There are also a lot of Postscript to PDF applications and web services that can do the conversion easily.

Google (as always is your friend)

Re: The value of PDF not to be understated ..

Anonymous's picture

Absolutely. MS Publisher is a particularly nasty case, because few printing houses really want to deal with it. They'll often have a copy, but rarely mention it if you ask what formats they prefer. In my experience it's actually been harder to support printing Publisher documents than MS Word documents (!!), despite Publisher allegedly being a DTP package.

Re: Good article. (give the author a break!)

Anonymous's picture

I just think that there are so many people picky about these issues because they appear right from the start of the article: OpenOffice is NOT a DTP application. To stay as compatible as possible with Microsoft Word, Star/OpenOffice chose to go for wordflowbased textprocessing instead of truely framebased textprocessing. While the result might appear tiny on the first glimpse sooner or later you'll run into troubles if you want to do "more" or even real DTP.
If you want to do real DTP you might want to consider scribus:

Re: Desktop Publishing with

Anonymous's picture

Industry Standard abbreviation of Desktop Publishing is DTP.
If author of this article does not know this, my guess is he knows only a little about DTP. And he admits it.

This is not DTP, it's just advanced printing with some simple graphics, IMHO.

Re: Desktop Publishing with

Anonymous's picture

It may well be the "industry standard" (which I doubt) but it is good writting practice to spell things out when you are writting for a novice public - and that is exactly what this article is about. And I find little humility in your opinion!

Re: Desktop Publishing with

Anonymous's picture

This is one area where StarDivsion/Sun/OOo screwed up in that *Writer is too much like M$-Weird. StarOffice/OOo does have a lot going for it as far as being cross platform and having a well documented file format (good for very long term document retention).
I've used various versions of Word for DOS and Windblows as well as StarOffice/OOo, but none of them are as good for even rudimentary DTP work as Island Write Draw & Paint. With Island Write, laying out the page was a matter of placing containers where I wanted them - and the containers could be irregularly shaped to boot. Text boxes could be placed anywhere and the text could be edited at any time (the text boxes on StarOffice/OOo are just plain irritating by comparison). Unfortunately, the last upgrade for IWD&P was in 1996. :-(
From what I hear of KOffice, it would be a better choice for simple DTP - things could be really interesting if the KOffice crew can achieve file format compatibiity with OOo.

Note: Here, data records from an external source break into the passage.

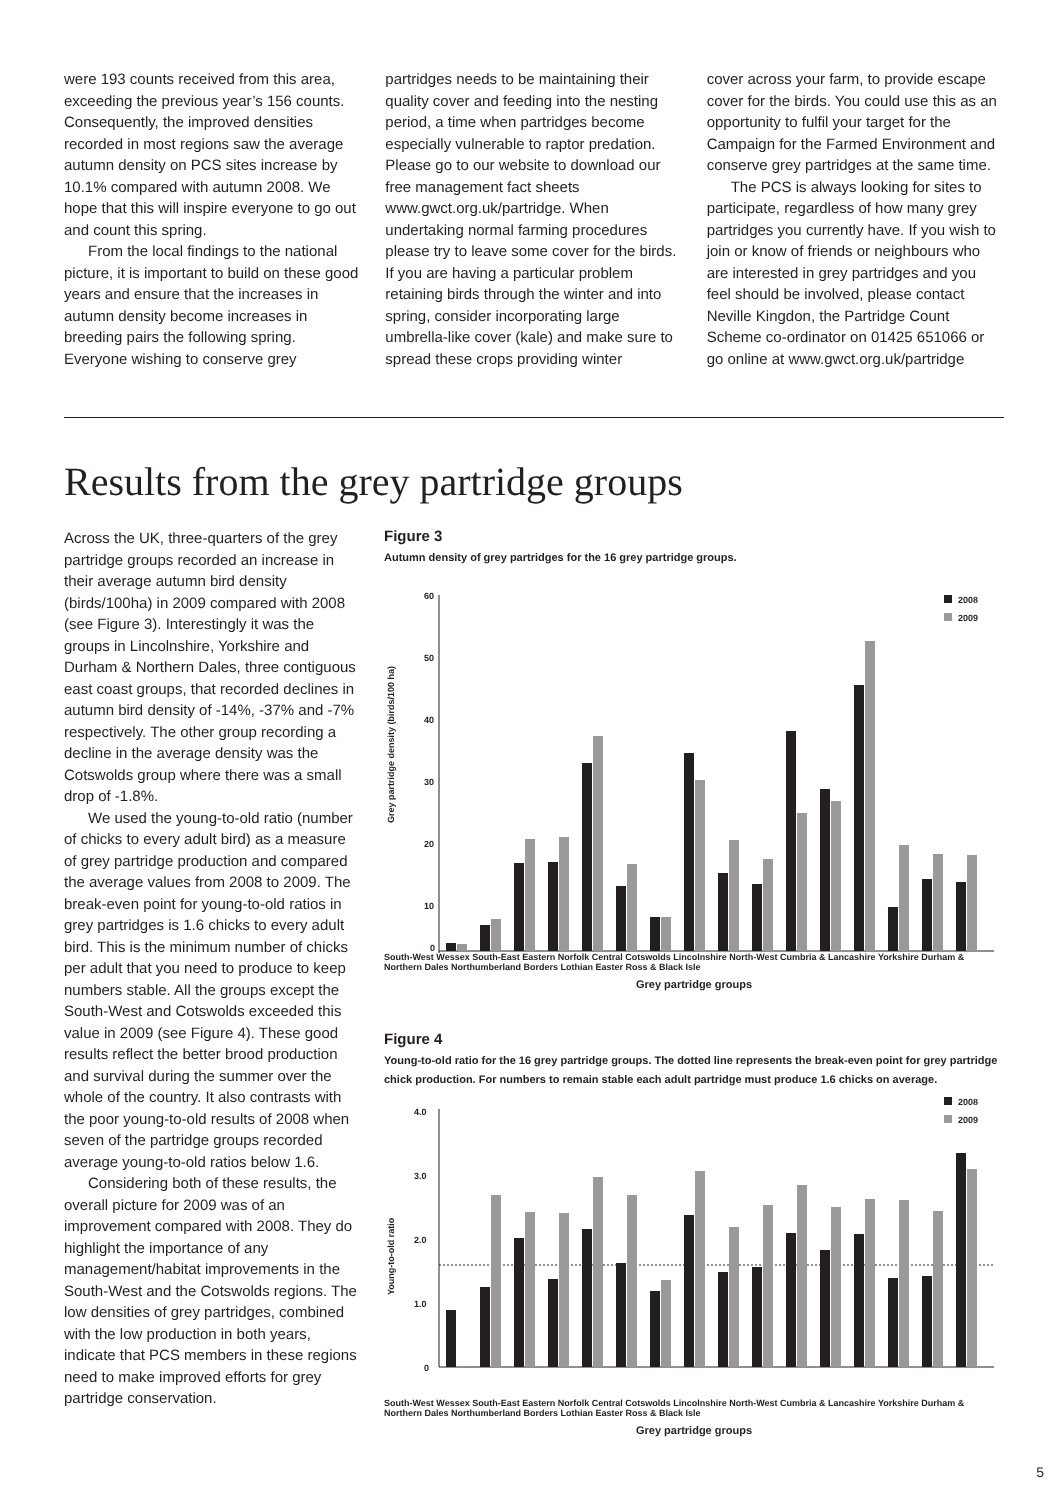were 193 counts received from this area, exceeding the previous year’s 156 counts. Consequently, the improved densities recorded in most regions saw the average autumn density on PCS sites increase by 10.1% compared with autumn 2008. We hope that this will inspire everyone to go out and count this spring.
From the local findings to the national picture, it is important to build on these good years and ensure that the increases in autumn density become increases in breeding pairs the following spring. Everyone wishing to conserve grey
partridges needs to be maintaining their quality cover and feeding into the nesting period, a time when partridges become especially vulnerable to raptor predation. Please go to our website to download our free management fact sheets www.gwct.org.uk/partridge. When undertaking normal farming procedures please try to leave some cover for the birds. If you are having a particular problem retaining birds through the winter and into spring, consider incorporating large umbrella-like cover (kale) and make sure to spread these crops providing winter
cover across your farm, to provide escape cover for the birds. You could use this as an opportunity to fulfil your target for the Campaign for the Farmed Environment and conserve grey partridges at the same time.
The PCS is always looking for sites to participate, regardless of how many grey partridges you currently have. If you wish to join or know of friends or neighbours who are interested in grey partridges and you feel should be involved, please contact Neville Kingdon, the Partridge Count Scheme co-ordinator on 01425 651066 or go online at www.gwct.org.uk/partridge
Results from the grey partridge groups
Across the UK, three-quarters of the grey partridge groups recorded an increase in their average autumn bird density (birds/100ha) in 2009 compared with 2008 (see Figure 3). Interestingly it was the groups in Lincolnshire, Yorkshire and Durham & Northern Dales, three contiguous east coast groups, that recorded declines in autumn bird density of -14%, -37% and -7% respectively. The other group recording a decline in the average density was the Cotswolds group where there was a small drop of -1.8%.
We used the young-to-old ratio (number of chicks to every adult bird) as a measure of grey partridge production and compared the average values from 2008 to 2009. The break-even point for young-to-old ratios in grey partridges is 1.6 chicks to every adult bird. This is the minimum number of chicks per adult that you need to produce to keep numbers stable. All the groups except the South-West and Cotswolds exceeded this value in 2009 (see Figure 4). These good results reflect the better brood production and survival during the summer over the whole of the country. It also contrasts with the poor young-to-old results of 2008 when seven of the partridge groups recorded average young-to-old ratios below 1.6.
Considering both of these results, the overall picture for 2009 was of an improvement compared with 2008. They do highlight the importance of any management/habitat improvements in the South-West and the Cotswolds regions. The low densities of grey partridges, combined with the low production in both years, indicate that PCS members in these regions need to make improved efforts for grey partridge conservation.
Figure 3
Autumn density of grey partridges for the 16 grey partridge groups.
Grey partridge density (birds/100 ha)
60
50
40
30
20
10
0
2008
2009
South-West Wessex South-East Eastern Norfolk Central Cotswolds Lincolnshire North-West Cumbria & Lancashire Yorkshire Durham & Northern Dales Northumberland Borders Lothian Easter Ross & Black Isle
Grey partridge groups
Figure 4
Young-to-old ratio for the 16 grey partridge groups. The dotted line represents the break-even point for grey partridge chick production. For numbers to remain stable each adult partridge must produce 1.6 chicks on average.
Young-to-old ratio
4.0
3.0
2.0
1.0
0
2008
2009
South-West Wessex South-East Eastern Norfolk Central Cotswolds Lincolnshire North-West Cumbria & Lancashire Yorkshire Durham & Northern Dales Northumberland Borders Lothian Easter Ross & Black Isle
Grey partridge groups
5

Re: Desktop Publishing with

Anonymous's picture

The people at KOffice is really into adopting th OASIS standard. Actually the head developers of KOffice are on the OASIS ( board. Koffice (

Re: Desktop Publishing with

Anonymous's picture

"DP" is actually the abbreviation for "Data Processing", although that is now somewhat archaic. Anyone who doesn't know that DTP is the standard abbreviation probably has never read anything on Desktop Publishing before - which just goes to show that it's wise to have at least a cursory look at the existing literature in a field before opening your own mouth and putting your foot in it.

Re: Desktop Publishing with

Anonymous's picture

A comparison with Scribus would have been really really useful

Re: Desktop Publishing with

Karl's picture

For an article on Scribus, please see the November 2003 of the print edition of Linux Journal, on page 88.